Extending the tensor Ops to FP64 is an interesting, if not surprising, design choice. Are there many applications sure to leverage this capability? Aside from HPL, of course.
I am suspecting that this is specifically targeted at the HPC market as the lack of FP64 has always been a hindrance to HPC deployment.
You have to remember that the HPC market is $35B today. HPE makes $3B a year alone from that, maybe more with Cray acquisition.
So it's no surprise that NVIDIA wants to position themselves on that market.
Plus, you have too look at the long game with MLX acquisition ( heavy player in the HPC market) and Cumulus. I wouldn't be surprised to see NVIDIA trying to bypass Intel/AMD completely and offer Direct to Interconnect device. Rather than the hybrid CPU + GPU box.

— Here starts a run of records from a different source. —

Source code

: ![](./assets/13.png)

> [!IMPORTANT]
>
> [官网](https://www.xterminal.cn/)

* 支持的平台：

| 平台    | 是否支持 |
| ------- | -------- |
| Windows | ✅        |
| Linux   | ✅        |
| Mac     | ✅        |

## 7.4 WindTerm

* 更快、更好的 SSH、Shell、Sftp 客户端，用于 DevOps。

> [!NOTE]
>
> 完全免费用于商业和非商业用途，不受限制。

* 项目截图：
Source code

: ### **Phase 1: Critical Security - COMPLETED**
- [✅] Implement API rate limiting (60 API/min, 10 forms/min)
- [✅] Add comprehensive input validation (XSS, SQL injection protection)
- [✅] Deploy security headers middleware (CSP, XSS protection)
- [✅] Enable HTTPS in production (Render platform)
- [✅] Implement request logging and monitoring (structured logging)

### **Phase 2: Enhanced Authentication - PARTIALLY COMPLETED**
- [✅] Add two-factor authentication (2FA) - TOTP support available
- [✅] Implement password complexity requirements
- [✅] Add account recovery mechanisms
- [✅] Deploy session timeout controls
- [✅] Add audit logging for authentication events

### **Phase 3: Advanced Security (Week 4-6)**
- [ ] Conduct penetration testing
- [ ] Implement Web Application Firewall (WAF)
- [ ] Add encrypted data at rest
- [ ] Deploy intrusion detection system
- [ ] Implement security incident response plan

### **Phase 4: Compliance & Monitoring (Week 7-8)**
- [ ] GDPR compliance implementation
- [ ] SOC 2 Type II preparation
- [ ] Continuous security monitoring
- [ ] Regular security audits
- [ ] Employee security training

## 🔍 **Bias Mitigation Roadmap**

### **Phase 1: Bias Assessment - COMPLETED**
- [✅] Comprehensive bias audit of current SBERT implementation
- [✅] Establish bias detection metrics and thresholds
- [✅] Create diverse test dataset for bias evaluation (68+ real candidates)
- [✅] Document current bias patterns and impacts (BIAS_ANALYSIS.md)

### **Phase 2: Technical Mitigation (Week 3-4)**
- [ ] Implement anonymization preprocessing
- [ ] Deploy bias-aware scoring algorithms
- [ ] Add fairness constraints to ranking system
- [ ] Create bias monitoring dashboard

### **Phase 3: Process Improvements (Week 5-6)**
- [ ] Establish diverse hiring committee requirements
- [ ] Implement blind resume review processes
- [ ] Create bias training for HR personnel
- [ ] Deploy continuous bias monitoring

Remember too that AMD and Intel won the contracts for Aurora, Frontier, and El Cap (the three exascale machines for the DOE). I imagine MLX is a big part of getting the next contracts as well as seeing that a lot of these projects are IO bound, not compute. If you can bring supercomputing like abilities to datacenters or AI labs, that'd be a huge advantage. If you could easily split a huge model across 64 GPUs and train like it was on a single node, this would change the space.
Lately they have also been working quite a bit with POWER, quite a few of the big HPC rusns on the POWER/Mellanox/NVIDIA combo. So that could also be something they look into more, instead of going with x86.